- **Exercise brief**: Render the lines of every row below as a JSON list of strings, one string per line, with blank lines left out.

- **Material supplied**:
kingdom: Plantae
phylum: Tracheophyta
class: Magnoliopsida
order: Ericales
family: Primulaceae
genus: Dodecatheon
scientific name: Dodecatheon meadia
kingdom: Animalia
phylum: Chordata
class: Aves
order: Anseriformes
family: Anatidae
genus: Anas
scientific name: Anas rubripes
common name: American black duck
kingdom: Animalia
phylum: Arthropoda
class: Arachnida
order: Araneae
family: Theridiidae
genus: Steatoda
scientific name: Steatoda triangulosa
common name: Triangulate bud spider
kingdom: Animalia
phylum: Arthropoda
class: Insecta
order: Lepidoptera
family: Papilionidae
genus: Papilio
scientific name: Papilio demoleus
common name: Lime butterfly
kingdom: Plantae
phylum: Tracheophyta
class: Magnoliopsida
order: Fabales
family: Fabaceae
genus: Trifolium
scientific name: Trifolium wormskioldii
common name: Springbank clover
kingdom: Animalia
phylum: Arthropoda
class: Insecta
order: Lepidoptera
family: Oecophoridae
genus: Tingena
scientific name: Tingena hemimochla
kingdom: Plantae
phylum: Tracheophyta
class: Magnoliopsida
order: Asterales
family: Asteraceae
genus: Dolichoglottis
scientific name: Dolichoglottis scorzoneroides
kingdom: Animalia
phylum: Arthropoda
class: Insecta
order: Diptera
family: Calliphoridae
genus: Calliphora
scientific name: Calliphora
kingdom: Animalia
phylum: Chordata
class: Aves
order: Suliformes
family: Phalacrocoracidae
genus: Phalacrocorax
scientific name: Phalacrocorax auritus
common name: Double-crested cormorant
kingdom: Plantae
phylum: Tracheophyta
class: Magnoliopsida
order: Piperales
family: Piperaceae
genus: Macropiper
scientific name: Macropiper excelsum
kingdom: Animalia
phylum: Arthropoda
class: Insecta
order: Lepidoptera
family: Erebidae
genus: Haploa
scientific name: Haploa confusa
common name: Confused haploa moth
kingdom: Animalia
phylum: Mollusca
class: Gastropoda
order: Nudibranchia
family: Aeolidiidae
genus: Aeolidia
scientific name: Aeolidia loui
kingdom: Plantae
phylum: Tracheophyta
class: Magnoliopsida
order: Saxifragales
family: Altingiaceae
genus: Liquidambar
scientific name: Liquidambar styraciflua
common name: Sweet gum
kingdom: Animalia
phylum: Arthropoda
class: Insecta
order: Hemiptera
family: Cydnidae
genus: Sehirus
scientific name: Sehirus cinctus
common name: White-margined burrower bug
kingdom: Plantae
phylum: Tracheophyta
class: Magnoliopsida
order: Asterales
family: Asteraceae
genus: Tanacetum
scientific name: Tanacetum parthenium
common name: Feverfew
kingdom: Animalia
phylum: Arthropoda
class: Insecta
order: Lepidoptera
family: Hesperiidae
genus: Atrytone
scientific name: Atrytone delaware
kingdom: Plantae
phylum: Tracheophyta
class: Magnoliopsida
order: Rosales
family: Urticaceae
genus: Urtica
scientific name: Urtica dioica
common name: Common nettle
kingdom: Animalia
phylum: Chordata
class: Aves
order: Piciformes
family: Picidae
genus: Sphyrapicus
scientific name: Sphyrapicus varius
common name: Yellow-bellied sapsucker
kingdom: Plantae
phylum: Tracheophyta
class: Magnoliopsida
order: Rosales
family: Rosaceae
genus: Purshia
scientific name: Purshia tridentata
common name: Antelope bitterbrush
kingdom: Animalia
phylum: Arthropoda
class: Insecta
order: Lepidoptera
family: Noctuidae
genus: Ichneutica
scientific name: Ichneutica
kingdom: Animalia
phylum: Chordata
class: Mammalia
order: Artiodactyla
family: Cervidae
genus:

- **Expected output**:
[
  "kingdom: Plantae",
  "phylum: Tracheophyta",
  "class: Magnoliopsida",
  "order: Ericales",
  "family: Primulaceae",
  "genus: Dodecatheon",
  "scientific name: Dodecatheon meadia",
  "kingdom: Animalia",
  "phylum: Chordata",
  "class: Aves",
  "order: Anseriformes",
  "family: Anatidae",
  "genus: Anas",
  "scientific name: Anas rubripes",
  "common name: American black duck",
  "kingdom: Animalia",
  "phylum: Arthropoda",
  "class: Arachnida",
  "order: Araneae",
  "family: Theridiidae",
  "genus: Steatoda",
  "scientific name: Steatoda triangulosa",
  "common name: Triangulate bud spider",
  "kingdom: Animalia",
  "phylum: Arthropoda",
  "class: Insecta",
  "order: Lepidoptera",
  "family: Papilionidae",
  "genus: Papilio",
  "scientific name: Papilio demoleus",
  "common name: Lime butterfly",
  "kingdom: Plantae",
  "phylum: Tracheophyta",
  "class: Magnoliopsida",
  "order: Fabales",
  "family: Fabaceae",
  "genus: Trifolium",
  "scientific name: Trifolium wormskioldii",
  "common name: Springbank clover",
  "kingdom: Animalia",
  "phylum: Arthropoda",
  "class: Insecta",
  "order: Lepidoptera",
  "family: Oecophoridae",
  "genus: Tingena",
  "scientific name: Tingena hemimochla",
  "kingdom: Plantae",
  "phylum: Tracheophyta",
  "class: Magnoliopsida",
  "order: Asterales",
  "family: Asteraceae",
  "genus: Dolichoglottis",
  "scientific name: Dolichoglottis scorzoneroides",
  "kingdom: Animalia",
  "phylum: Arthropoda",
  "class: Insecta",
  "order: Diptera",
  "family: Calliphoridae",
  "genus: Calliphora",
  "scientific name: Calliphora",
  "kingdom: Animalia",
  "phylum: Chordata",
  "class: Aves",
  "order: Suliformes",
  "family: Phalacrocoracidae",
  "genus: Phalacrocorax",
  "scientific name: Phalacrocorax auritus",
  "common name: Double-crested cormorant",
  "kingdom: Plantae",
  "phylum: Tracheophyta",
  "class: Magnoliopsida",
  "order: Piperales",
  "family: Piperaceae",
  "genus: Macropiper",
  "scientific name: Macropiper excelsum",
  "kingdom: Animalia",
  "phylum: Arthropoda",
  "class: Insecta",
  "order: Lepidoptera",
  "family: Erebidae",
  "genus: Haploa",
  "scientific name: Haploa confusa",
  "common name: Confused haploa moth",
  "kingdom: Animalia",
  "phylum: Mollusca",
  "class: Gastropoda",
  "order: Nudibranchia",
  "family: Aeolidiidae",
  "genus: Aeolidia",
  "scientific name: Aeolidia loui",
  "kingdom: Plantae",
  "phylum: Tracheophyta",
  "class: Magnoliopsida",
  "order: Saxifragales",
  "family: Altingiaceae",
  "genus: Liquidambar",
  "scientific name: Liquidambar styraciflua",
  "common name: Sweet gum",
  "kingdom: Animalia",
  "phylum: Arthropoda",
  "class: Insecta",
  "order: Hemiptera",
  "family: Cydnidae",
  "genus: Sehirus",
  "scientific name: Sehirus cinctus",
  "common name: White-margined burrower bug",
  "kingdom: Plantae",
  "phylum: Tracheophyta",
  "class: Magnoliopsida",
  "order: Asterales",
  "family: Asteraceae",
  "genus: Tanacetum",
  "scientific name: Tanacetum parthenium",
  "common name: Feverfew",
  "kingdom: Animalia",
  "phylum: Arthropoda",
  "class: Insecta",
  "order: Lepidoptera",
  "family: Hesperiidae",
  "genus: Atrytone",
  "scientific name: Atrytone delaware",
  "kingdom: Plantae",
  "phylum: Tracheophyta",
  "class: Magnoliopsida",
  "order: Rosales",
  "family: Urticaceae",
  "genus: Urtica",
  "scientific name: Urtica dioica",
  "common name: Common nettle",
  "kingdom: Animalia",
  "phylum: Chordata",
  "class: Aves",
  "order: Piciformes",
  "family: Picidae",
  "genus: Sphyrapicus",
  "scientific name: Sphyrapicus varius",
  "common name: Yellow-bellied sapsucker",
  "kingdom: Plantae",
  "phylum: Tracheophyta",
  "class: Magnoliopsida",
  "order: Rosales",
  "family: Rosaceae",
  "genus: Purshia",
  "scientific name: Purshia tridentata",
  "common name: Antelope bitterbrush",
  "kingdom: Animalia",
  "phylum: Arthropoda",
  "class: Insecta",
  "order: Lepidoptera",
  "family: Noctuidae",
  "genus: Ichneutica",
  "scientific name: Ichneutica",
  "kingdom: Animalia",
  "phylum: Chordata",
  "class: Mammalia",
  "order: Artiodactyla",
  "family: Cervidae",
  "genus:"
]